Salesforce and the banking industry align as both bet on mobility

For bankers, mobility has become key. Customer-facing mobile banking applications are increasing the flow of traffic through digital channels, which is eroding traffic in bank branches. But it does not stop there: the mobile-enablement of services to increase the productivity of banking employees and drive sales effectiveness in remote locations is also on the rise.

The digital channel revolution is having a significant impact on banking via physical channels, and mobile apps for banking employees will play a pivotal role in this. More and more, branch-based employees move around with their tablets and smartphones to assist customers, while mortgage brokers, financial advisors, and corporate bankers increasingly conduct duties and work with clients outside branches.

In cases like these, remote access to corporate systems is essential. Salesforce has now launched Salesforce1, a “CRM+ platform” (or, as Salesforce calls it, a “Customer Platform”) for developers and software vendors focused on mobile app development. This platform provides a “glue” that combines services via an open-API app approach and AppExchange access for custom development. It enables faster and custom mobile app development by developers and business users, allowing bankers to create tools more quickly for faster sales and service execution on the platform.

The digital revolution impacts the way bankers work with clients

A significant number of customer interactions now occur over the Internet instead of in bank branches or through the contact center. For example, Citi in Asia recently noted that around 95% of all of its transactions now occur outside of its branches. The bank has signed up 1.1 million active mobile banking users and continues to add between 60,000 and 70,000 per month.

Still, even though a number of banks have cited the growth of digital channels as the reason for branch closure, digital channel usage is not always at the expense of traditional banking channels. According to recent comments made by the CEO of National Australia Bank (NAB), customers still want to talk to a real person, from time to time, for everything from simple servicing requests to more complex help, guidance, and advice. Rather than a replacement of physical channels by digital ones, the bank sees more merging of channels as they complement one another.

Indeed, the digital revolution is transforming branch and face-to-face banking. Banking branches are becoming sales outlets rather than servicing outlets, with teller roles being replaced with financial advisors, including changes in compensation schemes (with base plus variable compensation rates). Increasingly, banking customers will see branch employees moving around branches using smartphones and tablets as sales tools that improve sales effectiveness, with features that offer prompts relating to “knowing the customer” and understanding the customer’s needs, conversation starters, and next best offers.

The mobile-enablement of services also gives financial services professionals that work with clients –­ including financial advisors, mortgage brokers, auto-loan originators, and commercial bankers – more options to go to their clients directly rather than see them in branches.
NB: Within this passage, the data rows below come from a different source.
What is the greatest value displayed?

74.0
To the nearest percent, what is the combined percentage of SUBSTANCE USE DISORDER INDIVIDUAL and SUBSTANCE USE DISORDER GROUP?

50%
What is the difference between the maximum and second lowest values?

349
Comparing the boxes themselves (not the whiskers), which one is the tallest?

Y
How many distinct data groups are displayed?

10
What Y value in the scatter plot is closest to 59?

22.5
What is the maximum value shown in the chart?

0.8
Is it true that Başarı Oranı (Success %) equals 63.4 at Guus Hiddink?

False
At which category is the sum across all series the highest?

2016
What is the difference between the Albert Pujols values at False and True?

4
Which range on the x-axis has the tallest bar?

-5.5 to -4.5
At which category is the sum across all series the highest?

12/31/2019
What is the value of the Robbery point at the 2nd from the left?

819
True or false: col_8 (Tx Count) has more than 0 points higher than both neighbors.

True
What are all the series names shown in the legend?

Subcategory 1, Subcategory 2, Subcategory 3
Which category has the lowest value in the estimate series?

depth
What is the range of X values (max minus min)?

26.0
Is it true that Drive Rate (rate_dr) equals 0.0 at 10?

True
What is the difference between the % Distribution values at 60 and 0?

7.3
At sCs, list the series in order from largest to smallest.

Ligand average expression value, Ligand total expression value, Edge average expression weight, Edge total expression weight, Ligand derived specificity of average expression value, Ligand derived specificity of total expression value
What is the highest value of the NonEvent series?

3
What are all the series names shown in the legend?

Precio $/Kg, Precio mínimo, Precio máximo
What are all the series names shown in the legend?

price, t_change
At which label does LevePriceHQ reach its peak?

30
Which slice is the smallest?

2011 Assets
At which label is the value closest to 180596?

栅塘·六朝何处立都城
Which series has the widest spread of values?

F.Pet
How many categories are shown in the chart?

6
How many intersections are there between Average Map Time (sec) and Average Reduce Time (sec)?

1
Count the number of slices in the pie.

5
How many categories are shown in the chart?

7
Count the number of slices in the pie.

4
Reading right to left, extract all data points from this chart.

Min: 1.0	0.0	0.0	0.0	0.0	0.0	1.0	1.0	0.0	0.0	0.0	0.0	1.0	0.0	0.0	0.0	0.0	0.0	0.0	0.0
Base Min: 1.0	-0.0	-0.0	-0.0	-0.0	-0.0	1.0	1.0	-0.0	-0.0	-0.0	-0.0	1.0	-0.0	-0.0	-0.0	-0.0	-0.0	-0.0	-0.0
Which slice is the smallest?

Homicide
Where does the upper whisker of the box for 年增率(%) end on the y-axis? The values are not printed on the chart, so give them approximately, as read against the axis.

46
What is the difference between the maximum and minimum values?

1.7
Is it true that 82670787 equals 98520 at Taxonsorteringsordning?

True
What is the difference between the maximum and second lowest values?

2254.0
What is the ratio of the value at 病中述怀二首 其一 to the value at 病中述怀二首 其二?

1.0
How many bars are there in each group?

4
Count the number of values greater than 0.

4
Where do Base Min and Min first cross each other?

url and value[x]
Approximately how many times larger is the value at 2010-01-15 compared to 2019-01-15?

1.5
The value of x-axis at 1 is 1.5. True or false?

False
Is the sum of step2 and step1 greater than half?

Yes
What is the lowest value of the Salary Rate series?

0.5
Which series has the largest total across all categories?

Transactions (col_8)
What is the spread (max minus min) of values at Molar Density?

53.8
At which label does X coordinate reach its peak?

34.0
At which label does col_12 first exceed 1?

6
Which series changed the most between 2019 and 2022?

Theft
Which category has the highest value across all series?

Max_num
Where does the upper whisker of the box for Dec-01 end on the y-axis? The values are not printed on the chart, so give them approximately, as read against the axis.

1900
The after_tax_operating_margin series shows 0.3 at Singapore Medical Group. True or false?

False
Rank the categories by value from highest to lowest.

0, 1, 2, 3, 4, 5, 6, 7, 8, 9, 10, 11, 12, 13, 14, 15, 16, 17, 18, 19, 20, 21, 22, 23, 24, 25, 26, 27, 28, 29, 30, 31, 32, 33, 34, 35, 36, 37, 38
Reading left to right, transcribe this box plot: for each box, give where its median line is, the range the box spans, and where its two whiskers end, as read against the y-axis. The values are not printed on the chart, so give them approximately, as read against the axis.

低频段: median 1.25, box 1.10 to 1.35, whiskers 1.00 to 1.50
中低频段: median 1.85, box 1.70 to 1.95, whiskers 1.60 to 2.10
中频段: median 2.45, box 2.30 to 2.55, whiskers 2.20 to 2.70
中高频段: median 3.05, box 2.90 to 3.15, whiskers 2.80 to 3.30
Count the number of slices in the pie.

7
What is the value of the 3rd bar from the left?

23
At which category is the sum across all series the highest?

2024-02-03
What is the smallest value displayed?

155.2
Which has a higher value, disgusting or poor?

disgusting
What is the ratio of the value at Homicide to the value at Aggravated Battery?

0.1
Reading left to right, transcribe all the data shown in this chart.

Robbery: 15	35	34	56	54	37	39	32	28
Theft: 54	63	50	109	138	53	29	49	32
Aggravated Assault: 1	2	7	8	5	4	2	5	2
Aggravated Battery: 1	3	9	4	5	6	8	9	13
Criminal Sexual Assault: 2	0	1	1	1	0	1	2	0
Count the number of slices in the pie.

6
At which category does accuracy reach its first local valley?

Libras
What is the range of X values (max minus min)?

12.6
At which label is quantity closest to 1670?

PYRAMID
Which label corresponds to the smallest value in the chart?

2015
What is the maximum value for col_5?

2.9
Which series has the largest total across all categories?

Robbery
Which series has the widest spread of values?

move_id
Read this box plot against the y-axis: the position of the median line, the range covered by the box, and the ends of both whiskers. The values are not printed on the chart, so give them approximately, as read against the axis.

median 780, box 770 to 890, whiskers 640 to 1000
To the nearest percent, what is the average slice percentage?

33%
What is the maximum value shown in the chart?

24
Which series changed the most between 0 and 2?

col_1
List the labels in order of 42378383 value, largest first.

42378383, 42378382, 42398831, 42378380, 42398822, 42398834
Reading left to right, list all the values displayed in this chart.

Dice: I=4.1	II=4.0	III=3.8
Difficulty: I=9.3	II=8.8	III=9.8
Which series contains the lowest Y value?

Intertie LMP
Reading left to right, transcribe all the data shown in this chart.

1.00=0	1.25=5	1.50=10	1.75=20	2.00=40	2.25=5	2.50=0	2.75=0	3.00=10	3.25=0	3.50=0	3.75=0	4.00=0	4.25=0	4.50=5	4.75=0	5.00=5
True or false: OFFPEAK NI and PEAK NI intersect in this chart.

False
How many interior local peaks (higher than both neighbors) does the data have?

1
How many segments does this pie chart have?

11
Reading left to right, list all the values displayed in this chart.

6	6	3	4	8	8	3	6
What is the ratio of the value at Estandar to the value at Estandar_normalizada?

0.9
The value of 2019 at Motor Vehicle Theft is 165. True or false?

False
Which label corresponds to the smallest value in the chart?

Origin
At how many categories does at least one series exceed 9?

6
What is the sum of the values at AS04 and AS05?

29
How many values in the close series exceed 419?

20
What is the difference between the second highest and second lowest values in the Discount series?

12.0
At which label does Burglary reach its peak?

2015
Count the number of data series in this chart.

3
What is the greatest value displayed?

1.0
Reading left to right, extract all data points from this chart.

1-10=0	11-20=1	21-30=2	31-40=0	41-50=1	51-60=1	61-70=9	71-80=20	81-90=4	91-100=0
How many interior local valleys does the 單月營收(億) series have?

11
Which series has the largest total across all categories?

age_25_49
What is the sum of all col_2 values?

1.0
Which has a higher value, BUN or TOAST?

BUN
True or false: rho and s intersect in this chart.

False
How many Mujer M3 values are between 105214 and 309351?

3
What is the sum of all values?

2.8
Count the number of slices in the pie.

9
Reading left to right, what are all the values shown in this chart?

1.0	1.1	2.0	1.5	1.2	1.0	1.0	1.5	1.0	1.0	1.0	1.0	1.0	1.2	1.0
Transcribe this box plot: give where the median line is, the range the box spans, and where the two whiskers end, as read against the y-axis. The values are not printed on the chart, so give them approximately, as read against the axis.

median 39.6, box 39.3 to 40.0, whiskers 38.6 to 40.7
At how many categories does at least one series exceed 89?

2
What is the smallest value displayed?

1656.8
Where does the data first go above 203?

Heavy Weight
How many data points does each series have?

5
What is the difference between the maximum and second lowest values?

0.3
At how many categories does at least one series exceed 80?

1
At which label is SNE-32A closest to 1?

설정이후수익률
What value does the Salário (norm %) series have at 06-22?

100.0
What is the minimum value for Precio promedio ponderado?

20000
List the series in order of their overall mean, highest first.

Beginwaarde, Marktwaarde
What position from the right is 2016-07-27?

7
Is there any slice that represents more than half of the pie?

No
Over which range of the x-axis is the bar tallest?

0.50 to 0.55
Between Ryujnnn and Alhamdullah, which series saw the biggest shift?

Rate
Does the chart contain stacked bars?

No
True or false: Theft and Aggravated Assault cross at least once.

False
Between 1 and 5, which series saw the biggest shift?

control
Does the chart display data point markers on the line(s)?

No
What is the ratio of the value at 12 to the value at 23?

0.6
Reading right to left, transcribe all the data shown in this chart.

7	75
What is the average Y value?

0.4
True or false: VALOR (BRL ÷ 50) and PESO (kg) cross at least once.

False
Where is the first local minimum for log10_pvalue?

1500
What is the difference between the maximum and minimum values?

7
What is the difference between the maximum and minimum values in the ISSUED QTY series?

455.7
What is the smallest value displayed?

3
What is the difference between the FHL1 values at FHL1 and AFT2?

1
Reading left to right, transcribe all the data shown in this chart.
Having the proper tools to hand can shorten sales/origination cycles and improve up- and cross-sales effectiveness, consequently increasing top-line revenue growth for banks and other financial services organizations.

Salesforce1 enables services via a mobile app development platform

Newly launched Salesforce1 is a “CRM+ platform” focused on a mobile-first approach to enabling services on devices. With the shift toward mobility intensifying, and Salesforce betting on the projected increase of mobile devices, the firm has launched a platform that allows an easier and more integrated approach to the development mobile apps.

Salesforce has targeted mobility for a while, with Salesforce Touch and its HTML5-backed platform for mobile devices, but what is new about Salesforce1 is its focus on app development and the “glue” provided within the platform with an open-API app-first approach to business software. Developing an app that integrates with other services is now easier, requiring fewer resources and less technical skill. More business users can take advantage of these new technological developments, focusing on developing apps that are better aligned with business needs while the infrastructure component is delivered as a service by Salesforce.

Salesforce’s move may fuel growth of the app ecosystem and innovation by business users, increasing the level of functionality that can be achieved using mobile devices. In the banking context, this means more sales and servicing functions are possible on mobile devices: bankers can work more closely with clients by using a mobile device that provides everything they need to serve them, such as originations, service changes, and reporting.

The mobile strategies of banks and Salesforce are now converging, as banks can enable the sales and servicing tools from Salesforce on mobile devices and custom develop them to fit their specific needs. Salesforce’s vision is to enable a wide range of functions on mobile devices and minimize the need for laptops, which, despite sounding revolutionary, aligns with the trend toward mobility that is visible across industries. Its platform can be particularly useful for banks that use Salesforce or are considering doing so and are on the path to enabling sales via mobile devices, particularly tablets.

The road to realizing its vision will be long, with many ups and downs, but launching the Salesforce1 platform is definitely a step in the right direction that aligns well with the market. Bankers stand to benefit by building their own custom apps that drive better sales and service effectiveness and developing tools that allow both personalization of services and differentiation in a very competitive market.